Yea, the biggest reason step-parent adoption is vastly different than other forms of adoption (not just from a legal standpoint but a moral standpoint) is that as you mentioned if there were a good relationship in the first place stepparent adoption would not be taking place. In almost all cases where a step-parent adopts there is probably a very bad situation involving the absent bparent. While it is possible that this is not "always" the case I would venture to say it is the case virtually 100% of the time.
Very rarely I would expect to ever see a step-parent adoption take place where the absent parent is involved in the family. That is one of the reasons in my other posts I have had such strong opinions about the topic (because I have that very circumstance). My son's bparent will never have contact with him even if he begs me on his hands and knees later down the line (at least not until K is an adult and wishes to pursue that himself). He is a scumbag (for lack of the ability to curse at him) that doesn't care about anyone but himself and he will never be given that privelage.
That situation is not the same as a birthmom, for example, who allows her child to be adopted out of the goodness of her heart and wanting better for her child. That is far different than abandonment, putting your baby in dangerous situations, and not being able to parent your baby for reasons such as drug addiction, criminal activity, etc.... Those are usually the type of things that cause stepparent adoption to take place. So, legally, the issue of terminating rights is still the same (as I mentioned before you can only legally have 1 mother and 1 father) but the reasons triggering the adoption from a stepparent are almost always, by definition, the result of a bad parental situation. The court normally won't even allow the adoption to take place if that is not the case in a stepparent adoption.
BarbaraB
Enough with the legalese. I think Mommy24 made a very important point, which is that open adoption agreements do not necessarily result in co-parenting or an "odd" relationship -- any odder than any other family relationship, anyway.
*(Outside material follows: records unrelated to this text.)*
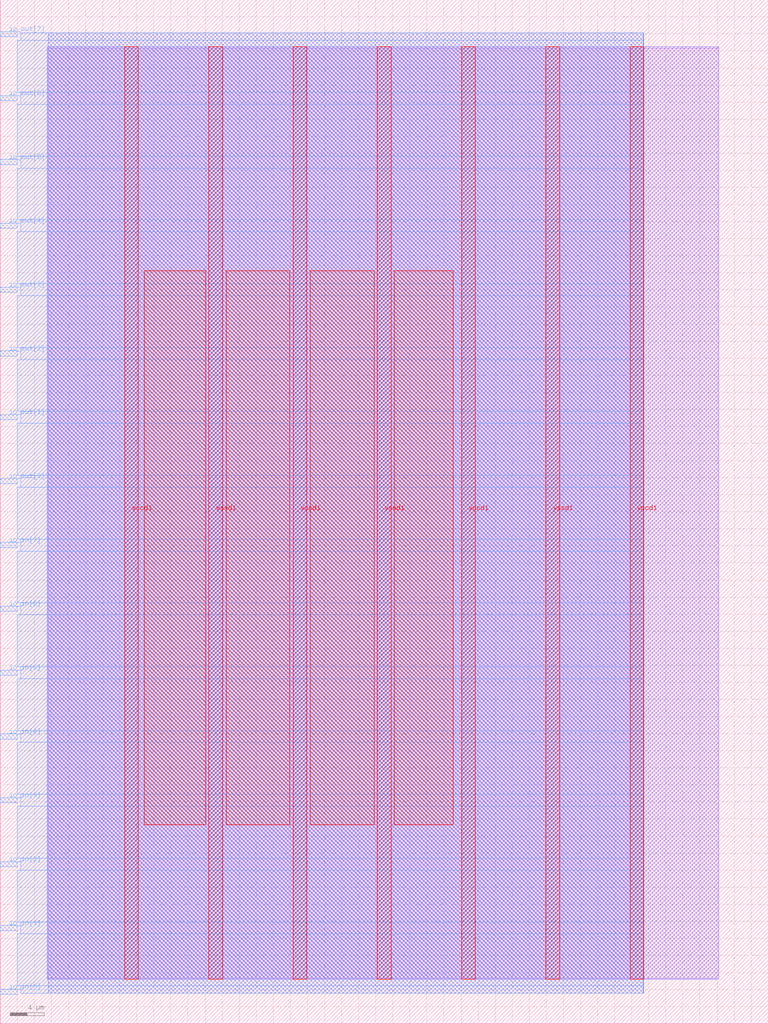
<source format=lef>
VERSION 5.7 ;
  NOWIREEXTENSIONATPIN ON ;
  DIVIDERCHAR "/" ;
  BUSBITCHARS "[]" ;
MACRO krasin_3_bit_8_channel_pwm_driver
  CLASS BLOCK ;
  FOREIGN krasin_3_bit_8_channel_pwm_driver ;
  ORIGIN 0.000 0.000 ;
  SIZE 90.000 BY 120.000 ;
  PIN io_in[0]
    DIRECTION INPUT ;
    USE SIGNAL ;
    PORT
      LAYER met3 ;
        RECT 0.000 3.440 2.000 4.040 ;
    END
  END io_in[0]
  PIN io_in[1]
    DIRECTION INPUT ;
    USE SIGNAL ;
    PORT
      LAYER met3 ;
        RECT 0.000 10.920 2.000 11.520 ;
    END
  END io_in[1]
  PIN io_in[2]
    DIRECTION INPUT ;
    USE SIGNAL ;
    PORT
      LAYER met3 ;
        RECT 0.000 18.400 2.000 19.000 ;
    END
  END io_in[2]
  PIN io_in[3]
    DIRECTION INPUT ;
    USE SIGNAL ;
    PORT
      LAYER met3 ;
        RECT 0.000 25.880 2.000 26.480 ;
    END
  END io_in[3]
  PIN io_in[4]
    DIRECTION INPUT ;
    USE SIGNAL ;
    PORT
      LAYER met3 ;
        RECT 0.000 33.360 2.000 33.960 ;
    END
  END io_in[4]
  PIN io_in[5]
    DIRECTION INPUT ;
    USE SIGNAL ;
    PORT
      LAYER met3 ;
        RECT 0.000 40.840 2.000 41.440 ;
    END
  END io_in[5]
  PIN io_in[6]
    DIRECTION INPUT ;
    USE SIGNAL ;
    PORT
      LAYER met3 ;
        RECT 0.000 48.320 2.000 48.920 ;
    END
  END io_in[6]
  PIN io_in[7]
    DIRECTION INPUT ;
    USE SIGNAL ;
    PORT
      LAYER met3 ;
        RECT 0.000 55.800 2.000 56.400 ;
    END
  END io_in[7]
  PIN io_out[0]
    DIRECTION OUTPUT TRISTATE ;
    USE SIGNAL ;
    PORT
      LAYER met3 ;
        RECT 0.000 63.280 2.000 63.880 ;
    END
  END io_out[0]
  PIN io_out[1]
    DIRECTION OUTPUT TRISTATE ;
    USE SIGNAL ;
    PORT
      LAYER met3 ;
        RECT 0.000 70.760 2.000 71.360 ;
    END
  END io_out[1]
  PIN io_out[2]
    DIRECTION OUTPUT TRISTATE ;
    USE SIGNAL ;
    PORT
      LAYER met3 ;
        RECT 0.000 78.240 2.000 78.840 ;
    END
  END io_out[2]
  PIN io_out[3]
    DIRECTION OUTPUT TRISTATE ;
    USE SIGNAL ;
    PORT
      LAYER met3 ;
        RECT 0.000 85.720 2.000 86.320 ;
    END
  END io_out[3]
  PIN io_out[4]
    DIRECTION OUTPUT TRISTATE ;
    USE SIGNAL ;
    PORT
      LAYER met3 ;
        RECT 0.000 93.200 2.000 93.800 ;
    END
  END io_out[4]
  PIN io_out[5]
    DIRECTION OUTPUT TRISTATE ;
    USE SIGNAL ;
    PORT
      LAYER met3 ;
        RECT 0.000 100.680 2.000 101.280 ;
    END
  END io_out[5]
  PIN io_out[6]
    DIRECTION OUTPUT TRISTATE ;
    USE SIGNAL ;
    PORT
      LAYER met3 ;
        RECT 0.000 108.160 2.000 108.760 ;
    END
  END io_out[6]
  PIN io_out[7]
    DIRECTION OUTPUT TRISTATE ;
    USE SIGNAL ;
    PORT
      LAYER met3 ;
        RECT 0.000 115.640 2.000 116.240 ;
    END
  END io_out[7]
  PIN vccd1
    DIRECTION INOUT ;
    USE POWER ;
    PORT
      LAYER met4 ;
        RECT 14.590 5.200 16.190 114.480 ;
    END
    PORT
      LAYER met4 ;
        RECT 34.330 5.200 35.930 114.480 ;
    END
    PORT
      LAYER met4 ;
        RECT 54.070 5.200 55.670 114.480 ;
    END
    PORT
      LAYER met4 ;
        RECT 73.810 5.200 75.410 114.480 ;
    END
  END vccd1
  PIN vssd1
    DIRECTION INOUT ;
    USE GROUND ;
    PORT
      LAYER met4 ;
        RECT 24.460 5.200 26.060 114.480 ;
    END
    PORT
      LAYER met4 ;
        RECT 44.200 5.200 45.800 114.480 ;
    END
    PORT
      LAYER met4 ;
        RECT 63.940 5.200 65.540 114.480 ;
    END
  END vssd1
  OBS
      LAYER li1 ;
        RECT 5.520 5.355 84.180 114.325 ;
      LAYER met1 ;
        RECT 5.520 5.200 84.180 114.480 ;
      LAYER met2 ;
        RECT 5.610 3.555 75.380 116.125 ;
      LAYER met3 ;
        RECT 2.400 115.240 75.400 116.105 ;
        RECT 2.000 109.160 75.400 115.240 ;
        RECT 2.400 107.760 75.400 109.160 ;
        RECT 2.000 101.680 75.400 107.760 ;
        RECT 2.400 100.280 75.400 101.680 ;
        RECT 2.000 94.200 75.400 100.280 ;
        RECT 2.400 92.800 75.400 94.200 ;
        RECT 2.000 86.720 75.400 92.800 ;
        RECT 2.400 85.320 75.400 86.720 ;
        RECT 2.000 79.240 75.400 85.320 ;
        RECT 2.400 77.840 75.400 79.240 ;
        RECT 2.000 71.760 75.400 77.840 ;
        RECT 2.400 70.360 75.400 71.760 ;
        RECT 2.000 64.280 75.400 70.360 ;
        RECT 2.400 62.880 75.400 64.280 ;
        RECT 2.000 56.800 75.400 62.880 ;
        RECT 2.400 55.400 75.400 56.800 ;
        RECT 2.000 49.320 75.400 55.400 ;
        RECT 2.400 47.920 75.400 49.320 ;
        RECT 2.000 41.840 75.400 47.920 ;
        RECT 2.400 40.440 75.400 41.840 ;
        RECT 2.000 34.360 75.400 40.440 ;
        RECT 2.400 32.960 75.400 34.360 ;
        RECT 2.000 26.880 75.400 32.960 ;
        RECT 2.400 25.480 75.400 26.880 ;
        RECT 2.000 19.400 75.400 25.480 ;
        RECT 2.400 18.000 75.400 19.400 ;
        RECT 2.000 11.920 75.400 18.000 ;
        RECT 2.400 10.520 75.400 11.920 ;
        RECT 2.000 4.440 75.400 10.520 ;
        RECT 2.400 3.575 75.400 4.440 ;
      LAYER met4 ;
        RECT 16.855 23.295 24.060 88.225 ;
        RECT 26.460 23.295 33.930 88.225 ;
        RECT 36.330 23.295 43.800 88.225 ;
        RECT 46.200 23.295 53.065 88.225 ;
  END
END krasin_3_bit_8_channel_pwm_driver
END LIBRARY


</source>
I could never do it myself but, yea, I get that it's not the same thing as co-parenting.
BarbaraB
What is odd to me, as an adopted person and an adoptive parent, is that I would be allowed to meet a young woman at one of the most vulnerable and emotionally draining points of her life, make a promise to her that she would be able to know how her baby is, and then simply walk away from that promise.
It does seem harsh I suppose. The problem is in the fact that you have to terminate parental rights and this action leaves little room for recourse. We would have to acknowledge a person as having more than 1 set of parents to even begin the idea of supporting a legal recourse for bparents. Frankly, I don't really ever see this happening. There are enough problems just having a 1 legal mom and 1 legal dad (obviously marriages can and do end over disagreements about children). If you were to legally acknowledge more people than this (and you would have to in order to support the notion that you could legally require a person visitation) then you only make things even more complex. Now there would potentially be as many as 4 people involved having some level of "rights" to the child in question.
It does suck (I agree) that people can make these agreements and not follow through but I don't see any happy way to make it so that it cannot happen. I would never make that promise to someone; but then again I would never entertain the idea of an open arrangement in the first place (that's just me).